# Universal Remote Codes



## techie_girl

I have recently purchased a universal remote. It doesn't give a make or model so i cant help there. I have managed to make it work with everything else except my TV! The most crucial part of my life lol.
So anyway! I own a Technika LCD32-407B and i need to know the codes to make it work!!
Any Ideas?


----------



## SABL

The code I found for your TV is 0206. I'm surprised your remote user manual did not include the code for your TV.


----------



## sumorunner

My universal remote data sheet is fairly old but it lists all these for Technika TVs

031 004 005 009 051 053 
105 109 170 000 174 001
008 012 042 058


----------



## techie_girl

sumorunner thanks for your help but i need a 4 digit number not a 3 digit number sorry


----------



## SABL

I also found 0103.....:4-dontkno


----------



## SABL

and 2681......still looking.....hard to find this stuff when everyone wants to sell you a remote or a TV.....:lol:


----------



## techie_girl

thanks SABL but neither of those are working


----------



## SABL

Could be last call......last one I found is 2121. 

There are no markings or brand name on the remote?? Maybe a number??


----------



## [email protected]

Usually there is a tag inside the battery compartments of universal remotes that give a number that you might check on google.


----------



## techie_girl

sorry guys but no luck


----------



## SABL

Drat!! Maybe someone else will have an idea.......:4-dontkno. I haven't watched much TV for years but have had a few remotes to program. 

You may have a defective remote, also. It may not be sending all the IR signals. Before you do anything drastic (like buy a new remote) see if someone else can offer some ideas.


----------



## SABL

Found a few more but most searches come up with 0 answers.......

1177
2011


----------



## yustr

Is there not a scan function on the remote?

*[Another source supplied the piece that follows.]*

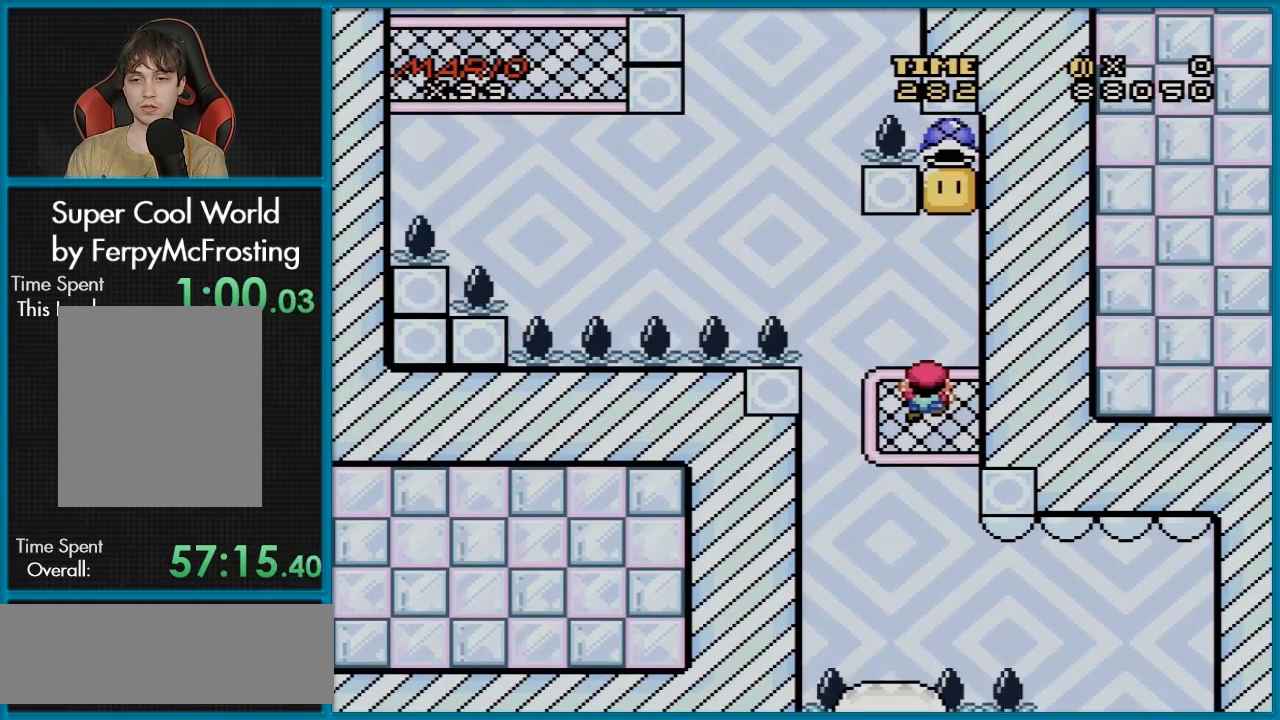
{"buttons": ["B", "Y", "DPAD_LEFT"], "events": [[134, "B", "down"], [317, "DPAD_RIGHT", "down"], [451, "DPAD_RIGHT", "up"], [467, "DPAD_LEFT", "down"]]}
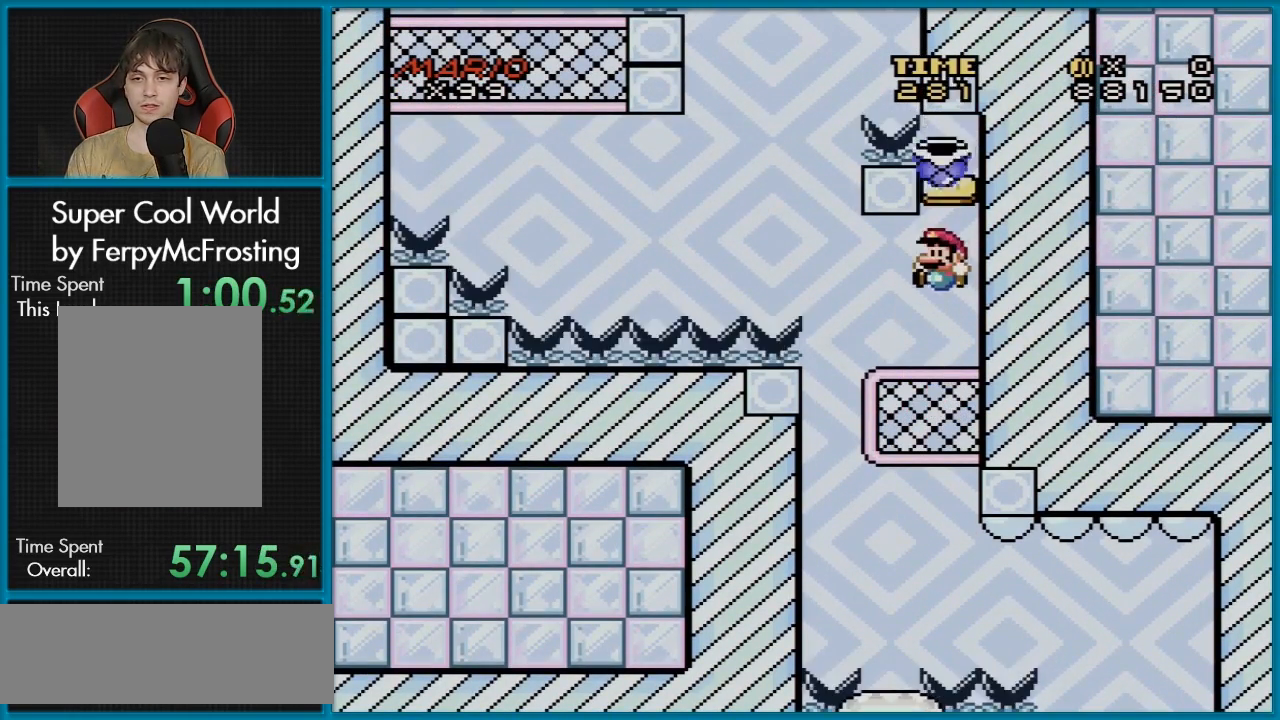
{"buttons": ["Y", "DPAD_UP"], "events": [[100, "DPAD_UP", "down"], [133, "B", "up"], [133, "DPAD_LEFT", "up"], [133, "DPAD_RIGHT", "down"], [133, "DPAD_UP", "up"], [167, "DPAD_UP", "down"], [217, "DPAD_RIGHT", "up"]]}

Maybe the channel up button :4-dontkno

If not, then there's always the brute force method; just try every combination of numbers until it works. There's only 9999 of them to try. :upset:


----------



## ebackhus

Can you take a picture of it and post it?


----------



## [email protected]

She says she just bought it, it's hard to believe that it has no brand name or model number anywhere on the remote. I don't recall ever seeing something like that. The manufacturer wants you to know who built it.

But let's assume it is an odd ball remote, the most common procedure to program a universal remote, with the TV 'On':

1) Press & hold the 'CodeSearch', 'Setup', 'Program', or 'Learn' (which ever one you have on your remote) button until a LED light comes on and stays on.
2) Press & release the 'TV' button. The LED should flash and then stay on steadily.
3) Press 'Channel Up' button repeatedly until the TV changes channels, press the 'Channel Down' button once to return to the proper code if you overshoot.
4) Press & release one of the keys mentioned in 1, the LED should go off. You can practice with just one 'Chan Up' press to see which key turns off the LED. My Univ. remote requires you press the 'Mute' key to record the setting.

Test the setting by pressing the TV key, then the Power button. Your TV should go off.


----------



## techie_girl

gave the remote to mother now for spare tv


----------